TEXTE DE LA PAGE =>
__________
En avril dernier, les organisations syndicales découvraient un projet de loi nommé « liberté de choisir son avenir professionnel », une loi sur la formation, l’apprentissage, etc. prévoyant de transférer la compétence de l’information sur l’orientation aux régions. Au même moment, et sans concertation aucune, on annonce la suppression de tous les centres d’information et d’orientation et l’affectation éventuelle des psychologues de l’éducation nationale dans les collèges et lycées.
Aujourd’hui, c’est l’Office national d’information sur les enseignements et les professions (Onisep) qui recueille, élabore et diffuse l’information sur les formations et les métiers à destination des élèves, des parents et des équipes éducatives. Établissement public sous tutelle du ministère de l’Éducation nationale, il compte dix-sept délégations régionales qui diffusent l’information nationale et la complètent par une information régionale. Ils accompagnent les parcours d’orientation avec une conception éducative de l’information.
« Le premier prétexte invoqué pour la fermeture des CIO est que la région s’occupe déjà du décrochage scolaire et que puisque l’information lui est transférée, ils ne sont plus nécessaires », explique Frédérique Pénavaire, responsable académique et nationale pour le SNES-FSU et déléguée du personnel. Sauf que les CIO ne s’occupent pas uniquement de l’information. « Ils ont aussi un rôle d’accueil des élèves et des familles, ils reçoivent les jeunes déscolarisés qui veulent reprendre leurs études, les jeunes qui arrivent de l’étranger et doivent préparer leur poursuite d’études en France, ils reçoivent les élèves des établissements privés où il n’y a pas de permanence de psychologues EN, ils reçoivent également les adultes en reconversion, sans parler de leur autre grosse mission ; celle de l’accompagnement des élèves en voie de décrochage scolaire. » Mission partagée avec les régions, responsables de l’organisation des actions, tandis que les CIO sont responsables du contact et du suivi des jeunes. « La région n’a jamais été présente dans les CIO, on peut légitimement se demander comment elle exercera sa compétence. »
Autre problème, les CIO étant ouverts toute la semaine, vacances et mercredis après-midi compris, il était plus facile aux familles d’y avoir un rendez-vous. Les délais d’attente, pour un entretien dans un établissement scolaire, vont forcément augmenter. Et que fera-t-on du public accueilli en CIO qui ne peut pas l’être en établissement ?
__________
DOCUMENTS FOURNIS =>
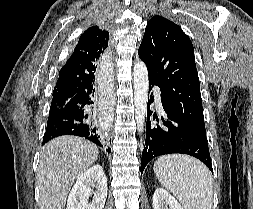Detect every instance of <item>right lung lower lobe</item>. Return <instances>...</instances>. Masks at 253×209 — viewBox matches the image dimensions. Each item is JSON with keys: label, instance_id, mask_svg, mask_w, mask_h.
<instances>
[{"label": "right lung lower lobe", "instance_id": "98d812e1", "mask_svg": "<svg viewBox=\"0 0 253 209\" xmlns=\"http://www.w3.org/2000/svg\"><path fill=\"white\" fill-rule=\"evenodd\" d=\"M94 86L93 83L71 97L52 99L43 144L58 136L75 135L111 151L102 127L84 110L85 105L93 104Z\"/></svg>", "mask_w": 253, "mask_h": 209}]
</instances>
__________
EXERCICES À FAIRE =>
a) Dans le texte sur la fermeture des CIO, relevez tous les publics que, d'après Frédérique Pénavaire, les CIO « reçoivent ».
b) Prolongez le texte sur la fermeture des CIO après sa dernière phrase.

RÉPONSES PAR EXERCICE =>
a)
- les jeunes déscolarisés qui veulent reprendre leurs études
- les jeunes qui arrivent de l'étranger et doivent préparer leur poursuite d'études en France
- les élèves des établissements privés où il n'y a pas de permanence de psychologues EN
- les adultes en reconversion

b)
Plus difficile pour les jeunes qui décrochent, ceux qui voudraient reprendre…
« Aujourd’hui, les psychologues sont à la fois dans les établissements et dans les CIO », continue Frédérique Pénavaire. « Ils ont environ trois établissements en charge, dans lesquels ils reçoivent les élèves et organisent des actions. S’il y a transfert de postes dans les établissements, on ignore ce que deviendront les 35 % de psychologues contractuels. Les difficultés concrètes qui découleraient de ces changements que nous expliquons, ainsi que la forte mobilisation, font évoluer les discours. Mais tout reste confus et laisse une désagréable impression d’organisation bâclée. »
Florence Pesselon, élue du personnel titulaire SNES-FSU au comité technique d’établissement pour l’Onisep, note que l’organisme travaille essentiellement en réseau. Les publications nationales ne peuvent pas se faire sans ce travail de recueil de l’information locale. « Auparavant il y avait une délégation par académie, depuis 2007 c’est une par région, autrement dit il y a déjà des gens qui ne pourront jamais y aller. Sans ce recueil local, l’information sera forcément tronquée et inégale d’une région à l’autre. Il n’y aura plus de garantie d’une information neutre, exhaustive et fiable, actualisée en permanence et disponible pour tous gratuitement. Avec le passage à la région, les délégations régionales seront coupées des services centraux et les régions pourraient ne porter l’information que sur certains secteurs qu’elles jugent porteurs. Il est certes important de parler des secteurs en tension, mais il l’est encore plus que les élèves aient accès à toute l’information possible. »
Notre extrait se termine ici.